··· INFORMATION PROVIDED
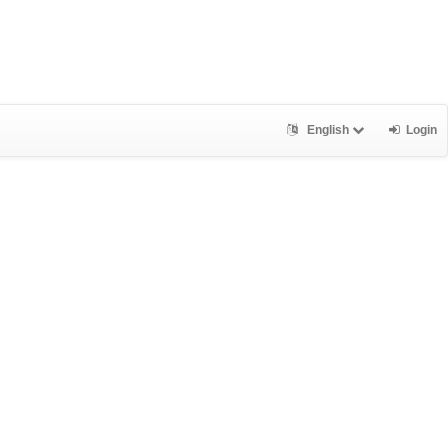
English
Login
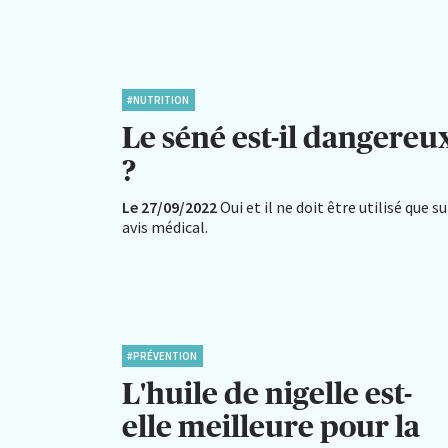
#NUTRITION
Le séné est-il dangereu
?
Le 27/09/2022
Oui et il ne doit être utilisé que su
avis médical.
#PRÉVENTION
L'huile de nigelle est-
elle meilleure pour la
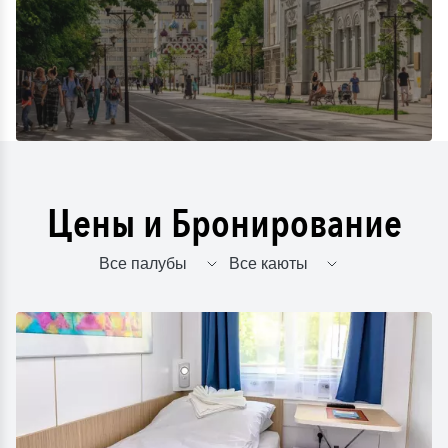
Цены и Бронирование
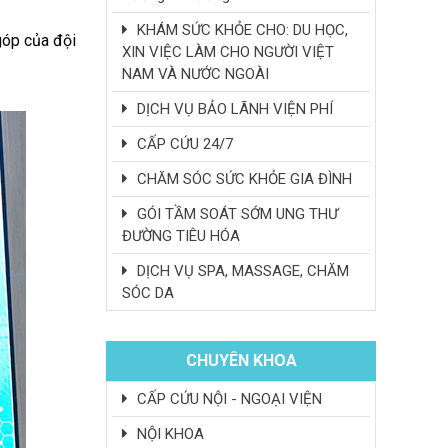
KHÁM SỨC KHỎE CHO: DU HỌC,
góp c
ủ
a
độ
i
XIN VIỆC LÀM CHO NGƯỜI VIỆT
NAM VÀ NƯỚC NGOÀI
DỊCH VỤ BẢO LÃNH VIỆN PHÍ
CẤP CỨU 24/7
CHĂM SÓC SỨC KHỎE GIA ĐÌNH
GÓI TẦM SOÁT SỚM UNG THƯ
ĐƯỜNG TIÊU HÓA
DỊCH VỤ SPA, MASSAGE, CHĂM
SÓC DA
CHUYÊN KHOA
CẤP CỨU NỘI - NGOẠI VIỆN
NỘI KHOA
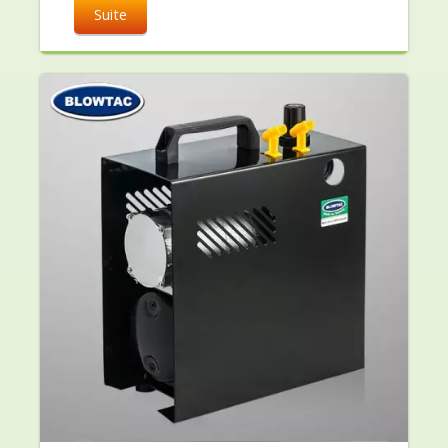
Suite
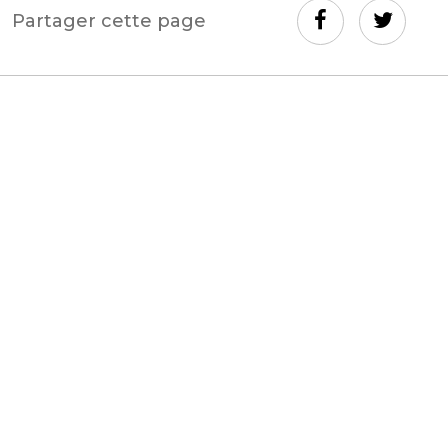
Partager cette page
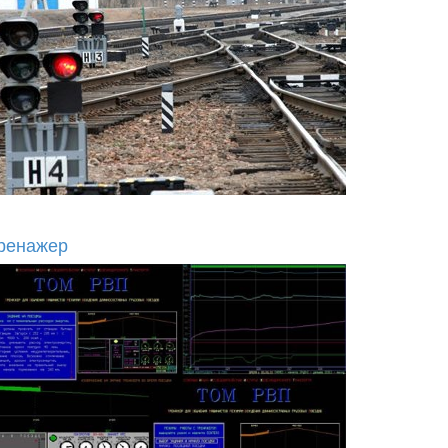
ренажер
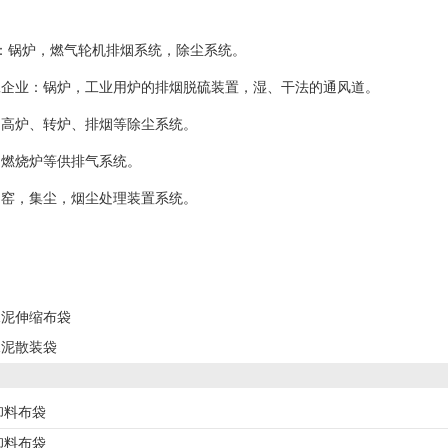
：锅炉，燃气轮机排烟系统，除尘系统。
工企业：锅炉，工业用炉的排烟脱硫装置，湿、干法的通风道。
：高炉、转炉、排烟等除尘系统。
：燃烧炉等供排气系统。
：窑，集尘，烟尘处理装置系统。
水泥伸缩布袋
水泥散装袋
卸料布袋
卸料布袋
······
*INSTRUCTIONS TO FOLLOW:* "GÓI TẦM SOÁT SỚM UNG THƯ" marks the first line to be returned; return exactly that line and every line after it through the last line of the listing, omitting pictures.

*WORKED SOLUTION:*
GÓI TẦM SOÁT SỚM UNG THƯ
ĐƯỜNG TIÊU HÓA
DỊCH VỤ SPA, MASSAGE, CHĂM
SÓC DA
CHUYÊN KHOA
CẤP CỨU NỘI - NGOẠI VIỆN
NỘI KHOA
Suite
Partager cette page
ренажер
：锅炉，燃气轮机排烟系统，除尘系统。
工企业：锅炉，工业用炉的排烟脱硫装置，湿、干法的通风道。
：高炉、转炉、排烟等除尘系统。
：燃烧炉等供排气系统。
：窑，集尘，烟尘处理装置系统。
水泥伸缩布袋
水泥散装袋
卸料布袋
卸料布袋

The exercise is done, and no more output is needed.